Friday, 16 December 2011

The Hitch on snitches

Christopher Hitchens (1949-2011)
The death of Christopher Hitchens earlier today robbed the world of one of journalism's most eloquent and articulate voices. Here he is speaking about the nanny state in 2004...

When the complete ban on smoking in all public places was enacted in California, I called up the assemblyman who wrote the legislation and I said: “I’ve just discovered that bars are not going to be able to turn themselves into a club for the evening and charge a buck for admission for people who want to have a cigarette. You won’t be able to have a private club. You won’t even be able to have a smoke-easy, if you will, in California.”

And he said, “That’s right.”

I said, “Well, how can you possibly justify that?”

And he said, “Well, it’s to protect the staff. It’s labor protection legislation. We don’t want someone who doesn’t want to smoke, who doesn’t like it, having to work in a smoky bar.”

And I said, “You don’t think that if there were bars that allowed it and bars that forbade it, that, sooner or later people would apply for the jobs they preferred, and it would sort of shake out?”

He replied, “No. We could not make that assumption.”

So we have to postulate the existence, if you will, of a nonexistent person in a nonexistent dilemma: the person who can find only one job, and that job is as barkeep in a smoking bar. This person must be held to exist, though he or she is notional. But everyone who actually does exist must act as if this person is real.

...The worst part is that the staff has to become the enforcers. The waitresses have to become the enforcers. The maitre d’ has to become the enforcer. He has to act as the mayor’s representative. Because it’s he who is going to be fined, not you. If you break the law in his bar, he is going to have to pay.

So everyone is made into a snitch. Everyone is made into an enforcer. And everyone is working for the government. And all of this in the name of our health.

Now, I was very depressed by the way that this argument was conducted. There were people who stuck up for the idea that maybe there should be a bit of smoking allowed here and there. But they all said it was a matter of the revenue of the bars and the restaurants. That was the way the New York Times phrased it.

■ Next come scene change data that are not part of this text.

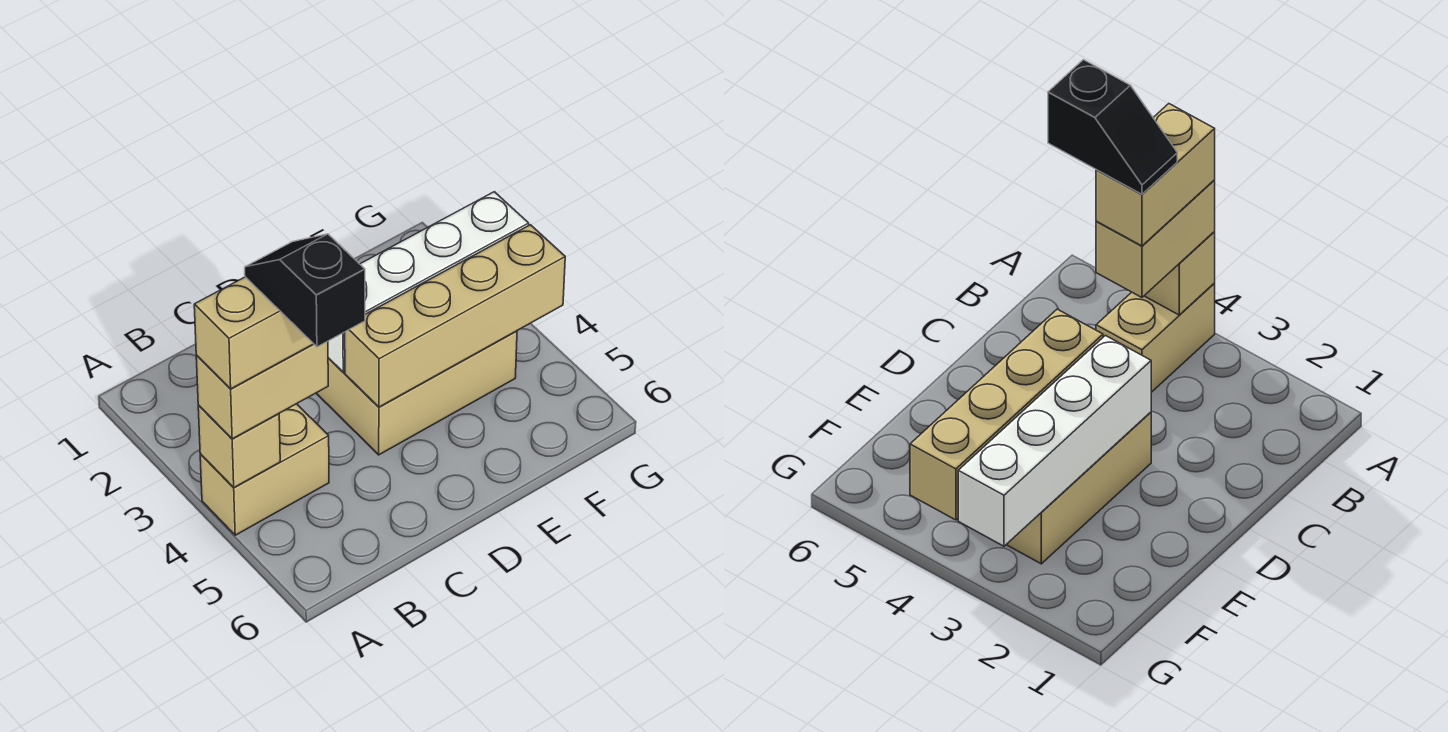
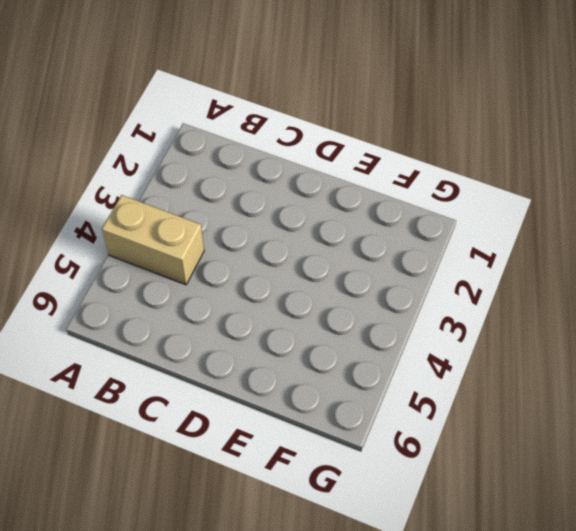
none -> tan brick D3:F4 level 1
none -> tan brick A4 level 2

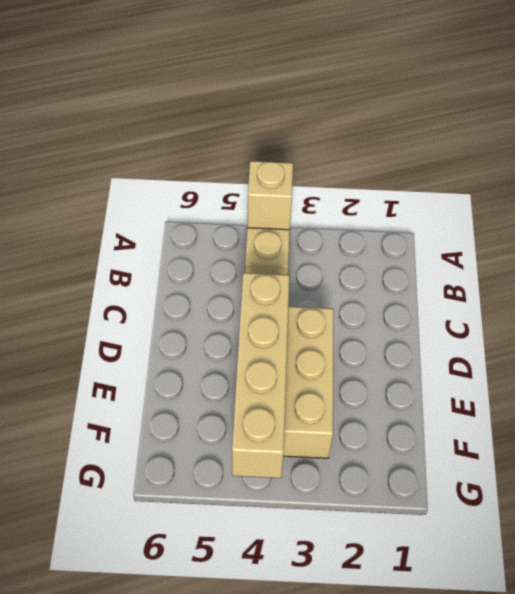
none -> white brick D3:G3 level 2
none -> tan brick A4:B4 level 3

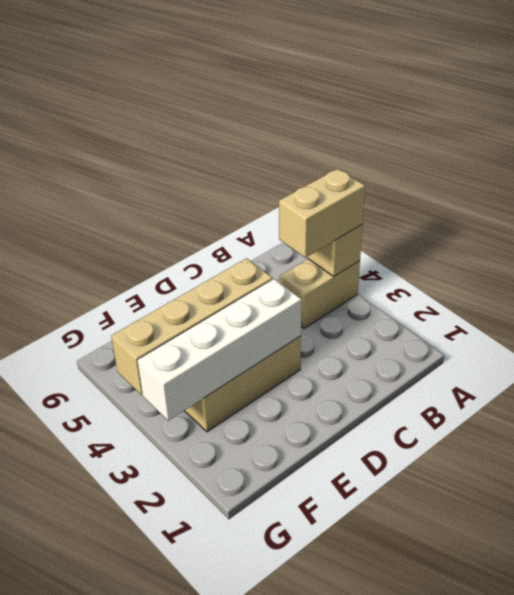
none -> tan brick A4:B4 level 4
none -> black slope B4:B5 level 5 top 5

In no forum did I read: “Well, is there a question of liberty involved here at all? Is there a matter of freedom? Is there a matter of taste? Is there a matter of the relationship of citizens to one another?”

And something about it made me worry and makes me worry still. The old slogan of the anarchist left used to be that the problem is not those who have the will to command. They will always be there, and we feel we understand where the authoritarians come from. The problem is the will to obey. The problem is the people who want to be pushed around, the people who want to be taken care of, the people who want to be a part of it all, the people who want to be working for a big protective brother.